**Document excerpt**.
· · · · · · ·

Not all symptoms are written in stone. Many of them cross-over. I will be looking forward to the results of the uptake scan.

If there is any doubt in your mind, have the doctor run TSI (thyroid stimulating immunoglobulin.)

What do the test results mean?
Normally, there is no TSI in the blood. If TSI is found in the blood, this indicates that this abnormal antibody is responsible for causing the person's hyperthyroidism.

The above means that you should have no TSI. Here is the reference......
http://uimc.discoveryhospital.com/main.php?t=enc&id=1516

And, welcome to the board. I am sorry you have been so sick for so long.


----------



## buckerine11 (Oct 24, 2009)

Andros said:


> Not all symptoms are written in stone. Many of them cross-over. I will be looking forward to the results of the uptake scan.

· · · · · · ·

Stored data
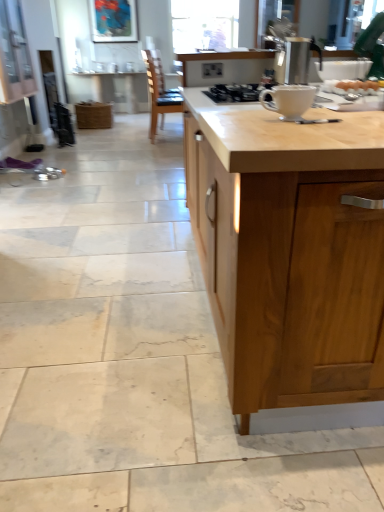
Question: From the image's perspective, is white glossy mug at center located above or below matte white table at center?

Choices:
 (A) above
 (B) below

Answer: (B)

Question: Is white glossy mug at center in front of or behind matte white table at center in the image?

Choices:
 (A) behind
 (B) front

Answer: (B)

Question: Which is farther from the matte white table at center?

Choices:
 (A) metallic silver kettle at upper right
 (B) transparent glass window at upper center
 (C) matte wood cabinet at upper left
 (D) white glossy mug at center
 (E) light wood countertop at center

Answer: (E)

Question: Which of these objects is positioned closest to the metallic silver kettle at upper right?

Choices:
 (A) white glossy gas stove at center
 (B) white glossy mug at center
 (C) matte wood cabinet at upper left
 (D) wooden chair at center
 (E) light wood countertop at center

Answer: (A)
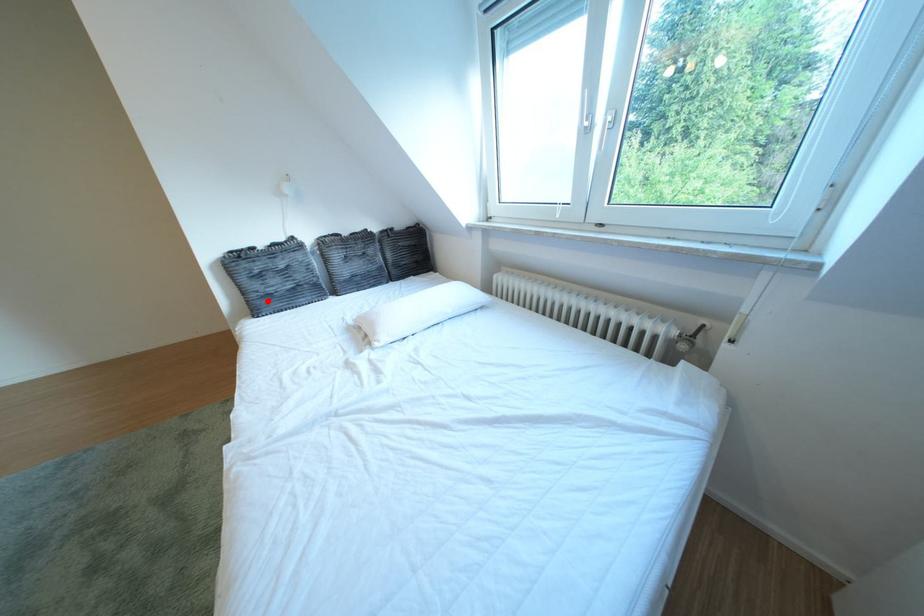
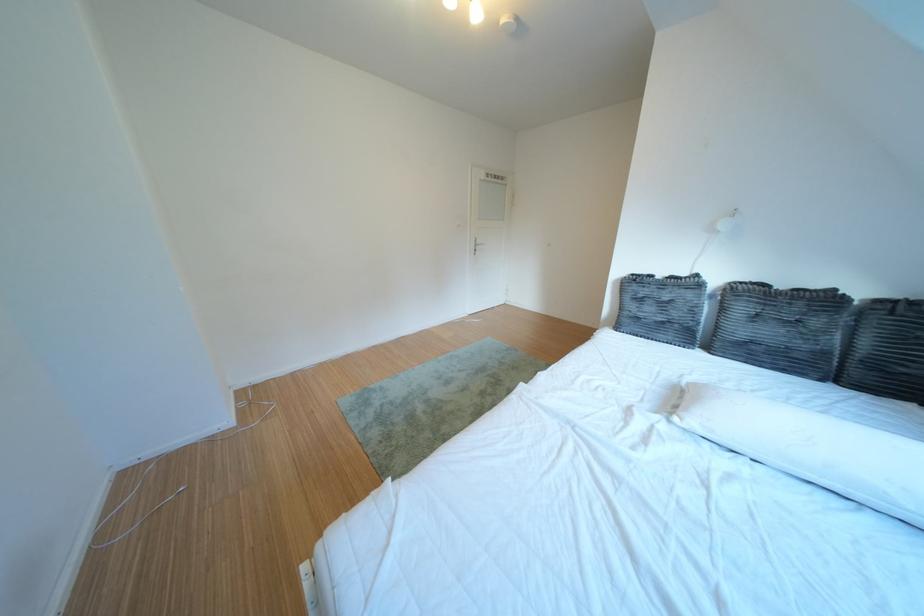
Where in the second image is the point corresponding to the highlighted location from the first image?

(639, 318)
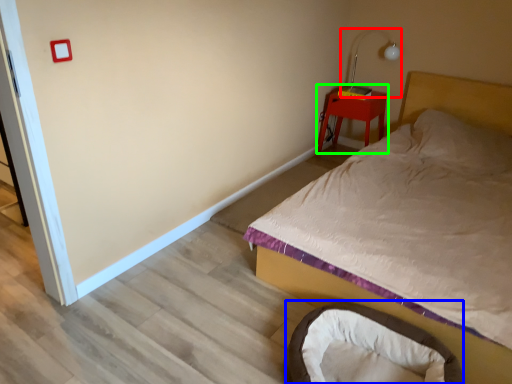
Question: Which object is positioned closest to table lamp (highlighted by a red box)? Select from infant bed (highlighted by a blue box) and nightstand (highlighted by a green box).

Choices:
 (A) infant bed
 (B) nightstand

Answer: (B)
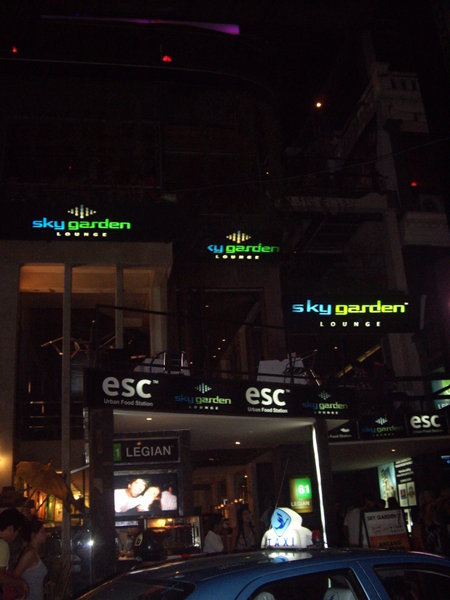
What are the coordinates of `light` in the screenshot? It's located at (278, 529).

· · · · · · ·

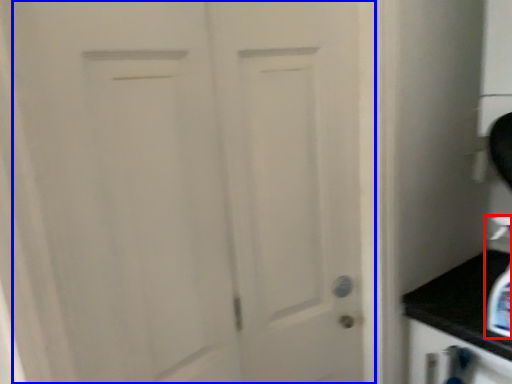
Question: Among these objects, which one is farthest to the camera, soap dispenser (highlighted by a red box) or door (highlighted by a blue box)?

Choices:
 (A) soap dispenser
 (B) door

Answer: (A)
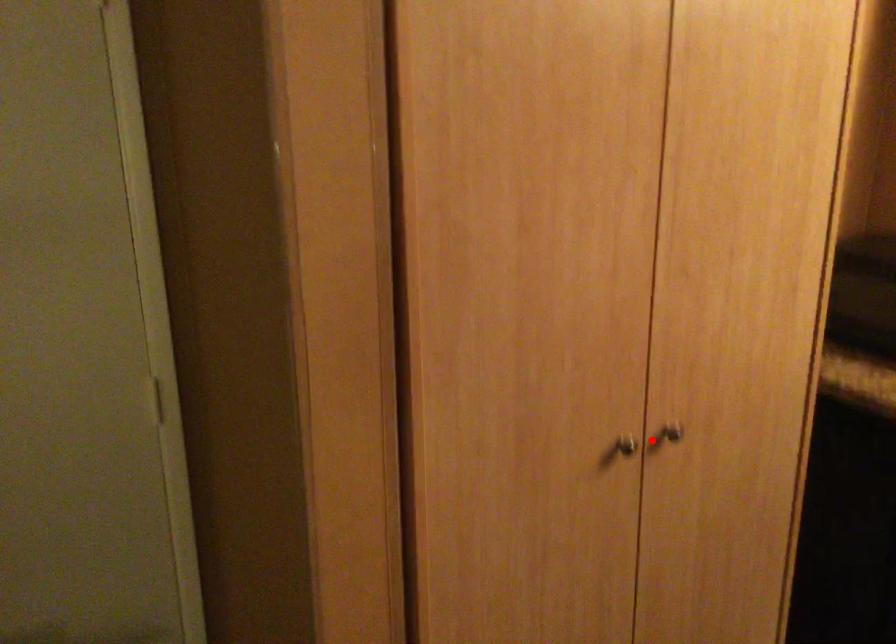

· · · · · · ·

**Exercise details**. Sum up the thyroid forum post in two sentences.

**Problem solution**. The writer says symptoms often overlap, looks forward to the uptake scan results, and advises asking the doctor to run a TSI (thyroid stimulating immunoglobulin) test if there is any doubt. Normally there is no TSI in the blood, so finding it means this abnormal antibody is causing the person's hyperthyroidism; the writer also welcomes the reader to the board and is sorry they have been sick so long.